What to work on –
1. Condense the paragraph of the emotion recognition passage that opens "Despite crucial improvements in emotion recognition" into a bulleted list that keeps its main facts.
2. According to the emotion recognition passage, what four processes does the DRMWE-OASER model use?
3. Quote the emotion recognition passage from "Proposed methodology" to "the DRMWE-OASER technique.".

Despite crucial improvements in emotion recognition, existing models often suffer from overfitting due to limited and imbalanced datasets, specifically in low-resource languages or underrepresented emotion classes. Various methods, such as CNN, GRU, and BiLSTM, concentrate on a single modality (text, image, or speech), resulting in mitigated contextual understanding. The integration of multimodal data is still at an early stage, with challenges in aligning semantic and temporal features. Though widely adopted, attention mechanisms are not uniformly optimized across diverse architectures. Most existing techniques depend on specific modalities, restricting their generalizability across diverse datasets and real-world scenarios. Moreover, various models encounter threats with computational complexity and real-time applicability due to deep architectures and attention mechanisms. Furthermore, handling severe class imbalance and noisy multimodal data remains an ongoing issue affecting model robustness. A key research gap is the lack of a unified framework combining multiple data modalities with adaptive attention tuning and optimized learning. Additionally, minimal work addresses real-time emotion detection with minimal latency in edge-enabled environments. There is also requirement for more efficient, scalable models that can seamlessly integrate heterogeneous multimodal data while maintaining robustness against imbalance and noise. Also, improving interpretability and real-time performance in emotion recognition systems is still underexplored.

Proposed methodology

This paper proposes a novel DRMWE-OASER model. The main objective of the model is to develop an effective method for detecting SEL using advanced techniques. To accomplish that, the model uses text pre-processing, word embedding, a classification process, and parameter tuning. Figure 1 represents the entire flow of the DRMWE-OASER technique.

Fig. 1
figure 1

Overall flow of DRMWE-OASER technique.

Data shown –
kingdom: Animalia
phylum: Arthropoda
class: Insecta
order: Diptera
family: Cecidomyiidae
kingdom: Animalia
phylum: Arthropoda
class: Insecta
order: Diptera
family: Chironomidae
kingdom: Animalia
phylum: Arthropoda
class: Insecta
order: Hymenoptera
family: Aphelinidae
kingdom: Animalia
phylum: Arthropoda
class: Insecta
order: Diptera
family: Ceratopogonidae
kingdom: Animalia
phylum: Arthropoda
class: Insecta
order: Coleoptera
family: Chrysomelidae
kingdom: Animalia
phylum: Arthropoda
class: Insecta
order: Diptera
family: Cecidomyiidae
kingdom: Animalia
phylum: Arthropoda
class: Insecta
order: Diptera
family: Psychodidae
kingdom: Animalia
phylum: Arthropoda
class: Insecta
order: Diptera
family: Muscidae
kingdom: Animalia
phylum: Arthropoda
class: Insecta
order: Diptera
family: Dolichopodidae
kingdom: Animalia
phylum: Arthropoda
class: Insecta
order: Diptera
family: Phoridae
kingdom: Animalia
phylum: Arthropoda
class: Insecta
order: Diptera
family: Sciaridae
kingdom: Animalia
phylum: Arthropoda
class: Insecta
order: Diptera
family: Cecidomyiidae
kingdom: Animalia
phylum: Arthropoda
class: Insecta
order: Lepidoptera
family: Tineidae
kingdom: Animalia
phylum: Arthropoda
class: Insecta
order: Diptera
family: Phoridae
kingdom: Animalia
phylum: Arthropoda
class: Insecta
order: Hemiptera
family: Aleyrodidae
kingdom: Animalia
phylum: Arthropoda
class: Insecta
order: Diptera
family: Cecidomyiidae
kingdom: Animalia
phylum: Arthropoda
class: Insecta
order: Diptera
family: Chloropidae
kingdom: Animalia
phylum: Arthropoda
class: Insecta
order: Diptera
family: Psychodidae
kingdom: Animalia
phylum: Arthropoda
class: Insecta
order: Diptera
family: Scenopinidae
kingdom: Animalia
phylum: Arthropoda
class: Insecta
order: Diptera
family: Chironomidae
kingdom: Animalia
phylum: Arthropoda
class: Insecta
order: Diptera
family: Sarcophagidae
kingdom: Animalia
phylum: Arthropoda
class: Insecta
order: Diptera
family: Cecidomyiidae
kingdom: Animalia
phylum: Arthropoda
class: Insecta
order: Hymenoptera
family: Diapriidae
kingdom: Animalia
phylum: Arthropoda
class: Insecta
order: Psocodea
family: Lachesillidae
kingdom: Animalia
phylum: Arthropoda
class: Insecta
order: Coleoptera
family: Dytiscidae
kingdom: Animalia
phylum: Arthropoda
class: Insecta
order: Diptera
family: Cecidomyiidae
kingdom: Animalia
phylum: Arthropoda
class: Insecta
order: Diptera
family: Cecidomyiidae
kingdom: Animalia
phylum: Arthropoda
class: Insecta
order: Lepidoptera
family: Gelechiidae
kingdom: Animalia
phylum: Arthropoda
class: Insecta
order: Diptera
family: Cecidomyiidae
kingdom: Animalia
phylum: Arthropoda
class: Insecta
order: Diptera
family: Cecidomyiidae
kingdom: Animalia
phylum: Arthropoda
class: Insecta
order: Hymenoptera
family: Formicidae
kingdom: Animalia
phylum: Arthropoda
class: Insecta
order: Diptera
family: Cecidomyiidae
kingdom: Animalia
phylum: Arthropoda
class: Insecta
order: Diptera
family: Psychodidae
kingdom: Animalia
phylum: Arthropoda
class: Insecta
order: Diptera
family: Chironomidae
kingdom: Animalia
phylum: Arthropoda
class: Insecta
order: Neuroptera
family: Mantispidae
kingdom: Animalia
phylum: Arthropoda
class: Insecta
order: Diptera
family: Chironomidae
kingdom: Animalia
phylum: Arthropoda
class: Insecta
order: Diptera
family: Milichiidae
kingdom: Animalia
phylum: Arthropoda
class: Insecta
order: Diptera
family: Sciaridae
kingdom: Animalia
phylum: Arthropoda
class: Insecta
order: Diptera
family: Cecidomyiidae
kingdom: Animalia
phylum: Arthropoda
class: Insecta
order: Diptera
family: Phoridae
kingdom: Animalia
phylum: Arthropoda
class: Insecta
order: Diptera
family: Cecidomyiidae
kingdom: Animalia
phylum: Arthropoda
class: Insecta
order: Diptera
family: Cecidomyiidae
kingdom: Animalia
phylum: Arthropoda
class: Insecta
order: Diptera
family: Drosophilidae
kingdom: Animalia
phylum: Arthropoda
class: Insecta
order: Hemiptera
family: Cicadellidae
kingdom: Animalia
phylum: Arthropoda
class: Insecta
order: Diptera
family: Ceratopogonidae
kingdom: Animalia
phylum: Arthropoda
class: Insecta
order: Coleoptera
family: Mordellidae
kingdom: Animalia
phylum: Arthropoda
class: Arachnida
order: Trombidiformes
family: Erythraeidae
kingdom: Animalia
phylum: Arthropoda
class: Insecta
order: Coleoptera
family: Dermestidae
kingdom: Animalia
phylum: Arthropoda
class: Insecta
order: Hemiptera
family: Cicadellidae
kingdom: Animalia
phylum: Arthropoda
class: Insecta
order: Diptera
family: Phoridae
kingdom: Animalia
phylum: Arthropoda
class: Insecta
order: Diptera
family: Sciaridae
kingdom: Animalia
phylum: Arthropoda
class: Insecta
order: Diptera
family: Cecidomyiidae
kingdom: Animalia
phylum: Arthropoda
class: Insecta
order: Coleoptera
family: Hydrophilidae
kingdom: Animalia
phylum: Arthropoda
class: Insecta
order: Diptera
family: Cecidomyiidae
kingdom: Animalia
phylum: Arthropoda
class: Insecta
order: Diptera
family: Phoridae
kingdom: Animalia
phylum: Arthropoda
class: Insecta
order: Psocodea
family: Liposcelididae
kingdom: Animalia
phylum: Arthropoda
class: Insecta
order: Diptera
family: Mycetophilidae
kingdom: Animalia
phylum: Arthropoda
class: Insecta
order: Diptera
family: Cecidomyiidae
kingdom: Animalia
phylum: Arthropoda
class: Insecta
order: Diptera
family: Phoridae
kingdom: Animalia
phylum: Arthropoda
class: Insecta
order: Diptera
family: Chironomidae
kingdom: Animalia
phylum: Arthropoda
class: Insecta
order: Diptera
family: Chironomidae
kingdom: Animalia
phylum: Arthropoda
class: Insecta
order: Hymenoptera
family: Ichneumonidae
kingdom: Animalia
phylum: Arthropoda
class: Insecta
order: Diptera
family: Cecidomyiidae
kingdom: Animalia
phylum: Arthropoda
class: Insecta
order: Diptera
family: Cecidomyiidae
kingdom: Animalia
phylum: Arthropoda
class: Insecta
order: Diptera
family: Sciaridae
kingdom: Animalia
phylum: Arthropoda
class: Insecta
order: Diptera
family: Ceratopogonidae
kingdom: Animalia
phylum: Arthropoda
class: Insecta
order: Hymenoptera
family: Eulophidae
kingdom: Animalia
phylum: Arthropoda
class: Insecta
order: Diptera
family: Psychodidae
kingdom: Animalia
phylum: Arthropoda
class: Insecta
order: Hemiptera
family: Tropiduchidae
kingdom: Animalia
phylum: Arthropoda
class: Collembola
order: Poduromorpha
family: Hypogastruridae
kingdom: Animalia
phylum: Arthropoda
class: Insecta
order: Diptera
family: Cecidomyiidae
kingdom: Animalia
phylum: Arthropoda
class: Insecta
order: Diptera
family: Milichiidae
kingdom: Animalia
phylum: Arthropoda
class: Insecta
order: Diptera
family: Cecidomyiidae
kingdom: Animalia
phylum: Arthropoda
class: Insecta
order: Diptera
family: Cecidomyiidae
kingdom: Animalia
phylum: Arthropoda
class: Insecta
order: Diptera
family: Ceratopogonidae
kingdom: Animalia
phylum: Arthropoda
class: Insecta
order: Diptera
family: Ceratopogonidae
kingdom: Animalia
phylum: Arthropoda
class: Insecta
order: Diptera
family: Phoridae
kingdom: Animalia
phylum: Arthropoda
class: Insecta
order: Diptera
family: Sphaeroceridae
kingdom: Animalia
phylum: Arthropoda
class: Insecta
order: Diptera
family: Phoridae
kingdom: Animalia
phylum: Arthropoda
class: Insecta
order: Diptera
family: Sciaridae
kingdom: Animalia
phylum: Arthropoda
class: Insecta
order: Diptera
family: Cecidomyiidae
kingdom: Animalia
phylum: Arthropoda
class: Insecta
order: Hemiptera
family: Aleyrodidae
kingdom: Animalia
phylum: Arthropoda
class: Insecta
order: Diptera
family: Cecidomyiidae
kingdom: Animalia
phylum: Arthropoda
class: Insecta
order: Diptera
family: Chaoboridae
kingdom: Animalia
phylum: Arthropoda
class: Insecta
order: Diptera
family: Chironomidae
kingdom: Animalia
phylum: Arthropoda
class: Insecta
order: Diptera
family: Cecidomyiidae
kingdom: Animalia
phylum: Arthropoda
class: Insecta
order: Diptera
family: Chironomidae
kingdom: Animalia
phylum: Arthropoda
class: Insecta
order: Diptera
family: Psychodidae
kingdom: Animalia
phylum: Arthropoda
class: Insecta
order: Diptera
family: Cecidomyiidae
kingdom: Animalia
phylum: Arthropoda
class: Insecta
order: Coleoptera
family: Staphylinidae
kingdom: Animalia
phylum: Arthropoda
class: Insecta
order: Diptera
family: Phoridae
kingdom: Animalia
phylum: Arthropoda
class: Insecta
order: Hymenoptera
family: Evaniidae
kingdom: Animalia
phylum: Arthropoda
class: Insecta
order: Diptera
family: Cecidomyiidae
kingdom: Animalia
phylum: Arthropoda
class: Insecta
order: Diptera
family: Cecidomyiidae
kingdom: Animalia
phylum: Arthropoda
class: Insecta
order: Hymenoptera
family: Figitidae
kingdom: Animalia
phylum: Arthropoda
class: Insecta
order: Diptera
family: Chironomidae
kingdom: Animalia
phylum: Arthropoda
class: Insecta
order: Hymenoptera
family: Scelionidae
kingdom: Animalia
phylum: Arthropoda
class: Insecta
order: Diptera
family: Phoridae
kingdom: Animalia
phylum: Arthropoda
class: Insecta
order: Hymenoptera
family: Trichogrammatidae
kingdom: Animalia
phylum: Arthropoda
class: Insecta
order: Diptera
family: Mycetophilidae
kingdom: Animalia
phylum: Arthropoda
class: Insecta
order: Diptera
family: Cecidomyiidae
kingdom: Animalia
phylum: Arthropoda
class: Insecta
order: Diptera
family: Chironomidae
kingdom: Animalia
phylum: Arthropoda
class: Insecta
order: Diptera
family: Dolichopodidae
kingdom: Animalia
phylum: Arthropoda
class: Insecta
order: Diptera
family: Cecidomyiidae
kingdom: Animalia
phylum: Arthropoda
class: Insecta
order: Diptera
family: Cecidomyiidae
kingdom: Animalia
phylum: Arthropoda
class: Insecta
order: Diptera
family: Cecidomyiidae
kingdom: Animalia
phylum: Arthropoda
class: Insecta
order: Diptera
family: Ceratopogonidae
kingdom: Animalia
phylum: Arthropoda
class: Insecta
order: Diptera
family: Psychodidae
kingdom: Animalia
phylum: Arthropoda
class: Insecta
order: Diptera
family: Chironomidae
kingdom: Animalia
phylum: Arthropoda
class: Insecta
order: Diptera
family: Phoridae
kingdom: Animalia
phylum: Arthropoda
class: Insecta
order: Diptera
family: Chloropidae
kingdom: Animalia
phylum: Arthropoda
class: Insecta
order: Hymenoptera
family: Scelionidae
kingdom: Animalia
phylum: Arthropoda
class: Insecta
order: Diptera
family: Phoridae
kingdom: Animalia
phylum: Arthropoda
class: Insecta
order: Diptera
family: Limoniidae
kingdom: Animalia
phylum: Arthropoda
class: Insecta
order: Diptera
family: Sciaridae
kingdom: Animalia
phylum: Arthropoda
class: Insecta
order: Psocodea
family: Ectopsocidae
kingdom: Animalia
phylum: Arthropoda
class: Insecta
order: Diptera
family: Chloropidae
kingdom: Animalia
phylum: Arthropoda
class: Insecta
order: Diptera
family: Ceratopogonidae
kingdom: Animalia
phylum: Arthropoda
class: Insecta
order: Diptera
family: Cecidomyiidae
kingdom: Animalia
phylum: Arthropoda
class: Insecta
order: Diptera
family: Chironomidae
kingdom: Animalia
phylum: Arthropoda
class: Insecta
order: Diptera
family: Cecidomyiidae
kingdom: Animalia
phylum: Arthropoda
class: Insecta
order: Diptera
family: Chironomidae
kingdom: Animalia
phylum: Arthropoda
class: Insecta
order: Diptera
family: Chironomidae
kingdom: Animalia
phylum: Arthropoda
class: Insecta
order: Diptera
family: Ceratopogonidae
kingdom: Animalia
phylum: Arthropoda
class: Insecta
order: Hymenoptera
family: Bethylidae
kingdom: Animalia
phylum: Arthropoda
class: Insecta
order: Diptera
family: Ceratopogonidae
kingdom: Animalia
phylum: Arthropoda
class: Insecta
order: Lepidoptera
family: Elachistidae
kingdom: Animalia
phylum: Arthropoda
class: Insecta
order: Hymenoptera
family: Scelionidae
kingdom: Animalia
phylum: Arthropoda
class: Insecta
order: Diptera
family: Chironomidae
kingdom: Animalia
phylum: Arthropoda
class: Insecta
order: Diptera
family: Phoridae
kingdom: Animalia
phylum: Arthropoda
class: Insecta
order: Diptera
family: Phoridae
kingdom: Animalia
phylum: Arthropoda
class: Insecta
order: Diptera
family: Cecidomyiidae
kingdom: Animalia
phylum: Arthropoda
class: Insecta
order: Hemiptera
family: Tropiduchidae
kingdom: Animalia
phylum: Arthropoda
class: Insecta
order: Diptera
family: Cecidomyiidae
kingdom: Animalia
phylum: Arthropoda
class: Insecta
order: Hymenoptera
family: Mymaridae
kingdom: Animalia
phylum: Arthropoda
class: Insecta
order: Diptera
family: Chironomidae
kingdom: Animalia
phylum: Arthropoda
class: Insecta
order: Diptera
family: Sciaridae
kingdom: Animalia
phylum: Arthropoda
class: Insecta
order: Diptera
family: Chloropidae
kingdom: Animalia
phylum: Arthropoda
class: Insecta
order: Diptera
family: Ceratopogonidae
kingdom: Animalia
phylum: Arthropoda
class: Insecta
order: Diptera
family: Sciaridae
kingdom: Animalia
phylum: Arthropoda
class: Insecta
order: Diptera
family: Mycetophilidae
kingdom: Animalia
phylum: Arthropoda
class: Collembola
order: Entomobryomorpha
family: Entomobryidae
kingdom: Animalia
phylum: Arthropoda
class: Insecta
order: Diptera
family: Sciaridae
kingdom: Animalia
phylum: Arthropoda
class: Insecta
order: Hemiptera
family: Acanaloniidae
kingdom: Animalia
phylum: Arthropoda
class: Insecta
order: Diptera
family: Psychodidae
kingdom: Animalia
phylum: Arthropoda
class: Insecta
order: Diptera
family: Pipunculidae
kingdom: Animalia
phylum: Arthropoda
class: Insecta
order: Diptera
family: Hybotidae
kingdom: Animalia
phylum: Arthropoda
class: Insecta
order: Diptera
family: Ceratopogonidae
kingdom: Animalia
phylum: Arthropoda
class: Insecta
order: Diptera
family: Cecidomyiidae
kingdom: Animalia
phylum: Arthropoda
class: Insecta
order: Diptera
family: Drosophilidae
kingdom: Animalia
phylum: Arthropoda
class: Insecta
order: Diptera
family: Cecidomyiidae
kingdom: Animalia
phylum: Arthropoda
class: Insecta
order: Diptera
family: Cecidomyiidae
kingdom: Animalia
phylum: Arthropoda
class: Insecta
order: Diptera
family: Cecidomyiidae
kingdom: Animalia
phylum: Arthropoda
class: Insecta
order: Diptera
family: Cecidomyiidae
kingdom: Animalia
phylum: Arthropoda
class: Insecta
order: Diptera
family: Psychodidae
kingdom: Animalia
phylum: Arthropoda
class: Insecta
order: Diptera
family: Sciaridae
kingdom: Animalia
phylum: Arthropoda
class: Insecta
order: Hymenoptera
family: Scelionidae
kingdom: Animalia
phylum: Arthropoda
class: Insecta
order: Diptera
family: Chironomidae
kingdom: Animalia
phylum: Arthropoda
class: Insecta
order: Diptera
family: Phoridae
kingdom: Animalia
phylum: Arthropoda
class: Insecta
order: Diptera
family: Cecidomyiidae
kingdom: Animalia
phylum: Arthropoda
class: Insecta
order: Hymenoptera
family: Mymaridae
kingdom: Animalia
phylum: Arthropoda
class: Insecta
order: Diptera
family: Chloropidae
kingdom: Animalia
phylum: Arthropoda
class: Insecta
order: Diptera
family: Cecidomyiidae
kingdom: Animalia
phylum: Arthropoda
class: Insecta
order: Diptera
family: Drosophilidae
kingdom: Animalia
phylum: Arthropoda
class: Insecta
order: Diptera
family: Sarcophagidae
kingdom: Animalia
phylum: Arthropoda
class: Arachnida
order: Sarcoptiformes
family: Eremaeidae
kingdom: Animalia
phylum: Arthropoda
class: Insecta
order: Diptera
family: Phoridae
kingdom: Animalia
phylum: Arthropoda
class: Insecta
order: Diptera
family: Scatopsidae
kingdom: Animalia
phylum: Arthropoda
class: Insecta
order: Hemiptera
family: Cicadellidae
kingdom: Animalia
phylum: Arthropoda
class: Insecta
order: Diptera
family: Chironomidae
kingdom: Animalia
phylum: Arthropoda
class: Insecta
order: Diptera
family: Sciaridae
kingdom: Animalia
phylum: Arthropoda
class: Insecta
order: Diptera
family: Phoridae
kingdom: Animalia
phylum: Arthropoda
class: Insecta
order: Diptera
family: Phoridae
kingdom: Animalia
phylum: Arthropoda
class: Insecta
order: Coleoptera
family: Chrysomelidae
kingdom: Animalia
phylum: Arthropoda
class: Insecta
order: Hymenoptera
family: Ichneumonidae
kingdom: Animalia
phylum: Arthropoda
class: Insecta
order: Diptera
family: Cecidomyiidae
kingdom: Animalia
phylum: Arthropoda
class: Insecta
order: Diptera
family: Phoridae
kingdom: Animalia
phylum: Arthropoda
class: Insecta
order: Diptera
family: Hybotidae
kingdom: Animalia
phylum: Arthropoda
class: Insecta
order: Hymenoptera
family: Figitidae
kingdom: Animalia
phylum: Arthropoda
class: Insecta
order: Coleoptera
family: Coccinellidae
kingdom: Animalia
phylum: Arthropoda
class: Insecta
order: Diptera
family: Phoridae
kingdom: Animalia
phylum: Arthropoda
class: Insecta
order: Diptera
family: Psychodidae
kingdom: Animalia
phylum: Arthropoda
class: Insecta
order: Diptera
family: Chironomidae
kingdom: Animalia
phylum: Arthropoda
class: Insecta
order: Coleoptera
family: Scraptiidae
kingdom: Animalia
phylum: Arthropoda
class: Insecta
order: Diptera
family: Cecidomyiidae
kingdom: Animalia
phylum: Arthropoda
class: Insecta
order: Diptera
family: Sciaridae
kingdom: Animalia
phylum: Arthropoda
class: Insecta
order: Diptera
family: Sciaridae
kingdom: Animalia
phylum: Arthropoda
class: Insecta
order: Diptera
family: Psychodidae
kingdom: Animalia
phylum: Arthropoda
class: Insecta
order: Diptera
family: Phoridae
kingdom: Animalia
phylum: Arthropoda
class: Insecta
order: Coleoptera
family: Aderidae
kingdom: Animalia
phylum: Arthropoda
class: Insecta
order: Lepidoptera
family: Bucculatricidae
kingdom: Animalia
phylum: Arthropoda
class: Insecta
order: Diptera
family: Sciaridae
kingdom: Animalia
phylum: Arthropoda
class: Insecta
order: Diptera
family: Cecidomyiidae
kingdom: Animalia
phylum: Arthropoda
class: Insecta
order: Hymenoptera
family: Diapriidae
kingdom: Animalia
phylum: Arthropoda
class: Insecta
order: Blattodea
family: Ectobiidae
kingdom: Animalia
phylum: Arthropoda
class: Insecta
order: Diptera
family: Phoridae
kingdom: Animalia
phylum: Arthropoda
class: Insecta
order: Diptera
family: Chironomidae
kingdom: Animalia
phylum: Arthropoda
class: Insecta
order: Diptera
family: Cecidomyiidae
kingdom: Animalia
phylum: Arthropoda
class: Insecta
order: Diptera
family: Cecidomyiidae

Task-by-task answers –
1.
- Limited and imbalanced datasets often cause overfitting, especially in low-resource languages or underrepresented emotion classes.
- Methods such as CNN, GRU, and BiLSTM focus on a single modality (text, image, or speech), which reduces contextual understanding.
- Multimodal integration is still at an early stage and struggles to align semantic and temporal features.
- Attention mechanisms are not uniformly optimized across architectures.
- Reliance on specific modalities limits generalizability across datasets and real-world scenarios.
- Deep architectures and attention mechanisms raise problems of computational complexity and real-time applicability.
- Severe class imbalance and noisy multimodal data still weaken robustness.
- No unified framework combines multiple modalities with adaptive attention tuning and optimized learning.
- Little work addresses low-latency, real-time emotion detection in edge-enabled environments.
- More efficient, scalable models are needed that integrate heterogeneous multimodal data while staying robust to imbalance and noise.
- Interpretability and real-time performance remain underexplored.

2. Text pre-processing, word embedding, a classification process, and parameter tuning.

3.
Proposed methodology

This paper proposes a novel DRMWE-OASER model. The main objective of the model is to develop an effective method for detecting SEL using advanced techniques. To accomplish that, the model uses text pre-processing, word embedding, a classification process, and parameter tuning. Figure 1 represents the entire flow of the DRMWE-OASER technique.